Mapping of the regions responsible for the interaction between HESX1 and DNMT1. (A) Schematic representations of HESX1 fragments expressed as GST fusion proteins. (B) GST pull-down experiments. DNMT1 (aa 1–1620) (arrowhead) strongly interacts with GST–HESX1 (aa 1–185), whilst binding to GST–HESX1 (aa 1–107) is weak. (C) Representative Coomassie stain of the GST–HESX1 fusion proteins used in panel B. (D) Schematic representation of DNMT1 fragments expressed as GST fusion proteins. (E) GST pull-down experiments. Strong interaction with HESX1 (aa 1–185) (arrowhead) is observed with DNMT1 fragments containing the first 748 aa (aa 1–343, aa 350–609, aa 613–7480 and aa 653–730) and the catalytic domain (aa 1124–1620). No binding was detected with a DNMT1 fragment containing the BAH1 domain (aa 686–812). A DNMT1 fragment including BAH1 and BAH2 domains (aa 746–1110) exhibited weak binding. (F) Representative Coomassie stain of the GST–DNMT1 fusion proteins used in panel B. As input, 1/10th of the total amount of ³⁵S-Met-labelled protein was used in panels B and E. (G) Approximately 1 mg of protein extracts obtained from untransfected ES cells was incubated with either an anti-DNMT1 antibody (IP: anti-DNMT1), GST or GST–HESX1 (aa 1–185), and bound proteins analysed by Western blot using an anti-DNMT1 antibody. Only GST–HESX1 (aa 1–185), but not GST, interacts with endogenous DNMT1. Molecular weight markers are indicated on the left of each panel.

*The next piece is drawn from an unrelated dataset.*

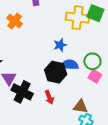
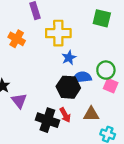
yellow cross: (77, 18) -> (58, 33), moved
black cross: (22, 92) -> (47, 120), moved
brown triangle: (81, 107) -> (91, 114), moved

(A) Schematic representation of full-length DNMT1 (aa 1–1620) and fragments used in these experiments. Cells were transfected with full-length HA–HESX1 and/or several Flag–DNMT1 deletion proteins as indicated (+ or −) and immunoprecipitated with anti-Flag or anti-HA antibodies. The presence of HESX1–DNMT1 complexes was analysed by Western blotting the anti-Flag immunoprecipitates with an HRP-conjugated anti-HA antibody. Specific immunoreactive bands are indicated with arrowheads. Fragments containing part of the N-terminus and the catalytic domain of DNMT1 (aa 158–1620 and aa 296–1620) strongly interact with HA–HESX1. Immunoprecipitation with anti-HA antibody was used to verify the presence of HA–HESX1 in the lysates.

HESX1 repressor activity is not enhanced by DNMT1 in a mammalian one-hybrid system. (A) The basal activation of a luciferase reporter vector containing the SV40 promoter and Gal4 DNA binding sites (p-Gal4BS-SV40-Luc) can be repressed by expression of Gal4 DNA binding domain (DBD)–HESX1 fusion protein from the p-Gal4DBD–Hesx1 effector plasmid in a dose-dependent manner. (B) Co-transfection of DNMT1 cannot increase the repressor activity of the Gal4DBD–Hesx1 fusion protein.